Dostu, PDF ve E-postayı Yazdır

Değişimin faydaları

Değişimin faydaları

Kısa bir süre önce bir e-posta aldım ve birisi hayatlarında önemli bir şeyi yeni tamamladığından bahsediyordu ve yaşlandıkça değişimin daha az çekici ve daha fazla endişe verici olduğunu söylüyorlardı. Bu kesinlikle anlaşılabilir bir durum çünkü hepimizin öngörülebilirlik ve güvenlik vb. için bazı ihtiyaçları var. Zorluk şudur: Şeylerin doğası değişmeleridir. Onların değişmesini engellememizin bir yolu yok. Değişimden ne kadar hoşlanmazsak, kendimizi o kadar kaygıya mahkum ederiz. Fikri değiştirmeliyiz ki değişimi kabul etsin ve değişimin iyi niteliklerini gerçekten görsün.

Kişisel olarak konuşursak, değişimin harika olduğunu düşünüyorum. Aksi takdirde, hala bebek bezi içinde olurdum ve sen de öyle. Çünkü değişim var, büyüyebiliriz, öğrenebiliriz, yaratıcı olabiliriz. Yaratıcılık değişim ortamında var olur. Buda olabiliriz çünkü değişim var. O zaman bir değişiklik olmasaydı, aman tanrım, her zaman böyle olmamız gerektiğini düşün, şimdiki halimizi söylemek bile istemiyorum, ama senin beş yıl önceki halini bir düşün. Hep böyle olmak zorunda kalacaktın. Eğer depresyondaysanız, her zaman depresyonda olacaksınız çünkü hiçbir şey değişmiyor ve bu, uh yuck gibi.

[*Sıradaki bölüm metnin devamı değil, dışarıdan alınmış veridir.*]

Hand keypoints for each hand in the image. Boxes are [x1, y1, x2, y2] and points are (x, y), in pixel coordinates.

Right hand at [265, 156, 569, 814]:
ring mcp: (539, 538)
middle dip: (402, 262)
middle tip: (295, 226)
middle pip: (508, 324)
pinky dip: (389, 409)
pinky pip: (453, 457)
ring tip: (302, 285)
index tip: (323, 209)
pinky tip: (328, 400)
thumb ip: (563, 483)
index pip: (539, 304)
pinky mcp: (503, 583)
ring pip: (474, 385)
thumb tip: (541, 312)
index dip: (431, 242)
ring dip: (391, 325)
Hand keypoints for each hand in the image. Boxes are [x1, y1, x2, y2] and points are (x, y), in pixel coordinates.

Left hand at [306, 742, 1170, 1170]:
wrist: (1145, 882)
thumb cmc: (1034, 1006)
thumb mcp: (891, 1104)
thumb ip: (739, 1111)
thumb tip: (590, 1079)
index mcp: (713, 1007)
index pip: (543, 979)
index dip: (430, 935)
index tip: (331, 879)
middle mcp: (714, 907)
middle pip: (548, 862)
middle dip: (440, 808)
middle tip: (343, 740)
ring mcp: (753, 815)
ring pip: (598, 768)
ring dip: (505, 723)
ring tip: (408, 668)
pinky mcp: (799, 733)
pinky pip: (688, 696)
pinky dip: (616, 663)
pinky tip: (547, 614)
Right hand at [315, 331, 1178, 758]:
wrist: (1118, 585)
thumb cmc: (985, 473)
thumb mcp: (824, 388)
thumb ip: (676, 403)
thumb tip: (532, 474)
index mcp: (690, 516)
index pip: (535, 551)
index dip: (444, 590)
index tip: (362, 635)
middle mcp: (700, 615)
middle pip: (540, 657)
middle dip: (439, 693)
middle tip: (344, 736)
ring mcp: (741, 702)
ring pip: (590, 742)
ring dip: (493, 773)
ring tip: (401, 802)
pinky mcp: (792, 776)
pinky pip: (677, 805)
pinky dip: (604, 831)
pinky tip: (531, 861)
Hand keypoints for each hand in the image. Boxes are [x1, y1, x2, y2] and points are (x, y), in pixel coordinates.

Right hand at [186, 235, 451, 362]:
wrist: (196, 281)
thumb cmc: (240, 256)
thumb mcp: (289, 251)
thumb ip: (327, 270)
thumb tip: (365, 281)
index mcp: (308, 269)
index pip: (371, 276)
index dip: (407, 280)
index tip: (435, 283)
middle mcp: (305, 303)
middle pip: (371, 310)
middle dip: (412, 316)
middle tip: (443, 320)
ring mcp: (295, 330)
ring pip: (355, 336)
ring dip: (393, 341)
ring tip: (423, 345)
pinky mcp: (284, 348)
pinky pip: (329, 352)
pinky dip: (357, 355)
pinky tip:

Yani aslında değişiklik olması oldukça iyi, değil mi? Etrafımızdaki değişimi her zaman kontrol edemeyiz, ama mesele şu ki, zihnimizle çalışarak ve zihnimizi boyun eğdirerek zihnimiz daha esnek, daha kabul edici hale gelir. Dış ortamı kontrol edemesek de iç ortam huzur içinde olabilir. Papa Hazretlerine bakın, 1959'da ülkesinden kaçmak zorunda kaldığında meydana gelen değişimi kontrol edemedi. O zamandan beri mülteci. Zihniyle çalışarak, istemediği bu tür bir değişime rağmen mutlu olabilir.

Mesele bu ve Dharma uygulamasının getirdiği şey, değişimin kaygıya yol açmak yerine, iyi niteliklerimizi geliştirmek ve gelişmek konusunda hevesli olduğumuz bir mutluluk duygusuna yol açabilmesi için zihnimizle çalışma yeteneğidir. Bodhicitta ve yol boyunca ilerliyor. Bunun harika olduğunu düşünüyoruz ve yanıltıcı zihnimize çok rahat görünse de, bir tür sabit dünyada sıkışıp kalmak istemiyoruz. Kim bir depresyon dünyasına, bir korku dünyasına ya da bir korku dünyasına sıkışıp kalmak ister? öfke ya da açgözlülük dünyası ve haciz? Hiçbirimiz yapmıyoruz. Süreksizlik aslında bize tüm bunlardan kurtulma ve güzel Budalar olma fırsatı verir. Öyleyse, bunun için gidelim.

Saygıdeğer Thubten Chodron

Muhterem Chodron, Buddha'nın öğretilerinin günlük hayatımızda pratik uygulamasını vurgular ve özellikle bunları Batılılar tarafından kolayca anlaşılan ve uygulanan şekillerde açıklama konusunda yeteneklidir. Sıcak, esprili ve anlaşılır öğretileriyle tanınır. 1977'de Dharamsala, Hindistan'da Kyabje Ling Rinpoche tarafından Budist rahibe olarak atandı ve 1986'da Tayvan'da bhikshuni (tam) koordinasyon aldı. Biyografisinin tamamını okuyun.